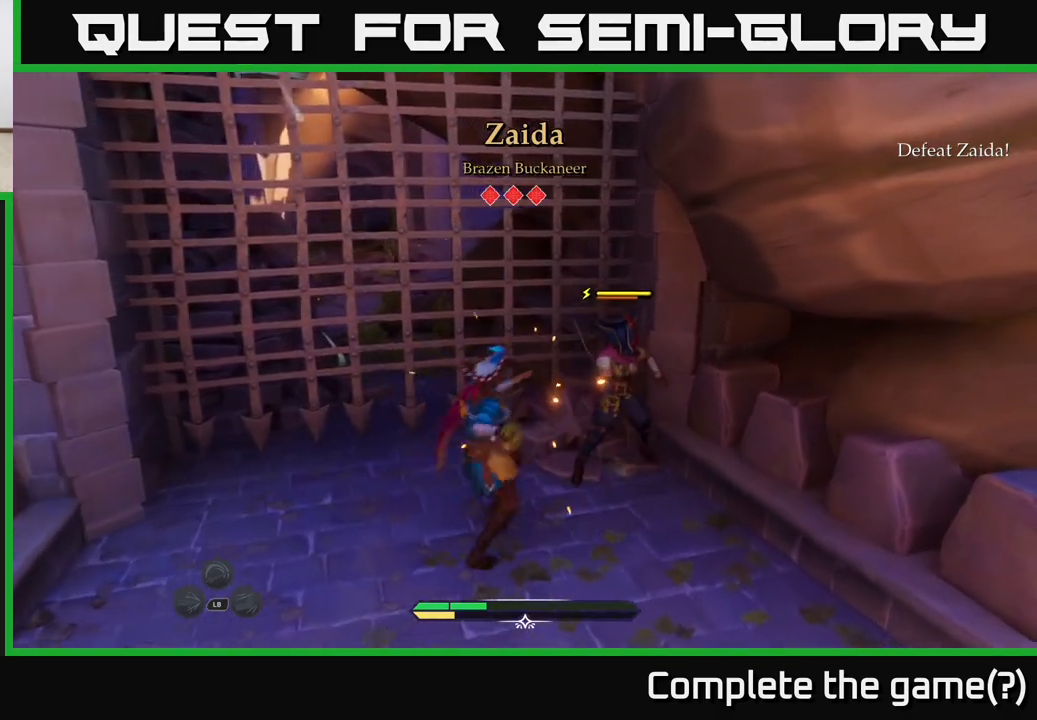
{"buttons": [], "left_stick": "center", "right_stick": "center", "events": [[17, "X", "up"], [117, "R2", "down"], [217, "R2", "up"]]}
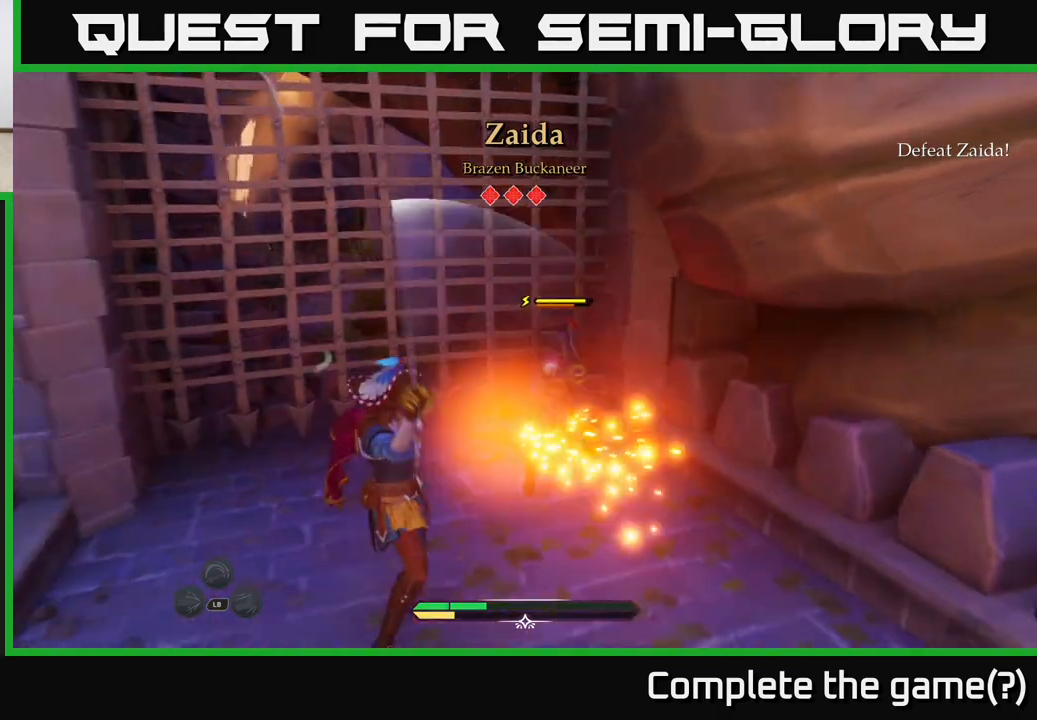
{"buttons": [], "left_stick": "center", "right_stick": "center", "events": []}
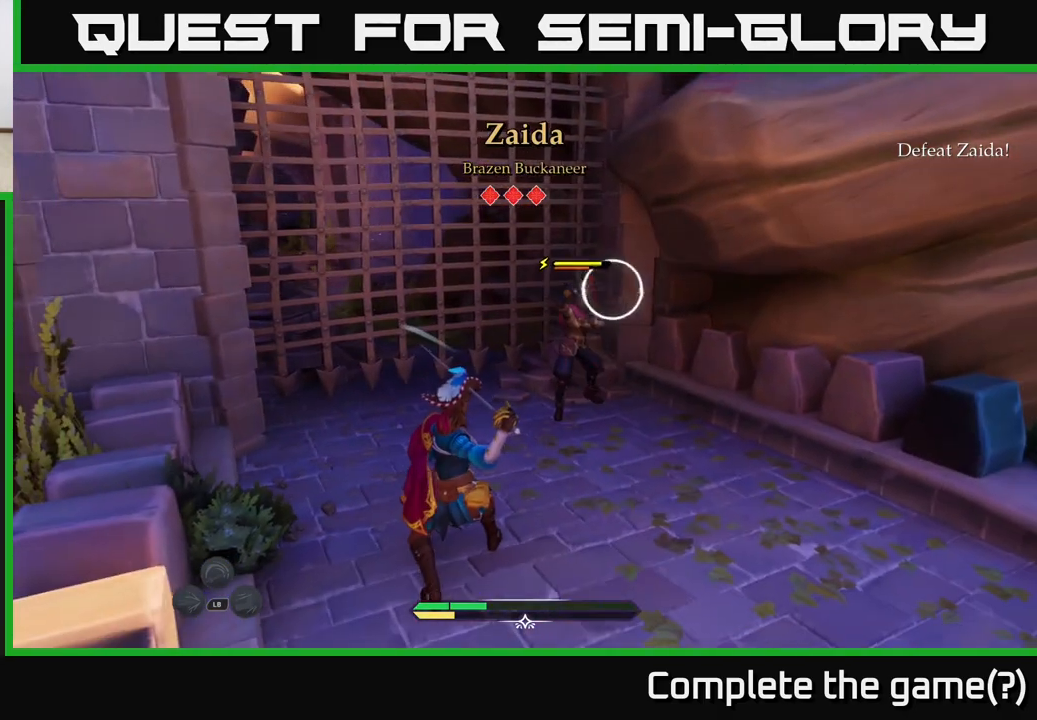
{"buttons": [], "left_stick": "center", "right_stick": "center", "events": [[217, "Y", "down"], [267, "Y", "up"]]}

• **PROBLEM STATEMENT**:
Copy each line of the listing that contains "down".

• **ANSWER TO THIS EXERCISE**:
{"buttons": [], "left_stick": "center", "right_stick": "center", "events": [[17, "X", "up"], [117, "R2", "down"], [217, "R2", "up"]]}
{"buttons": [], "left_stick": "center", "right_stick": "center", "events": [[217, "Y", "down"], [267, "Y", "up"]]}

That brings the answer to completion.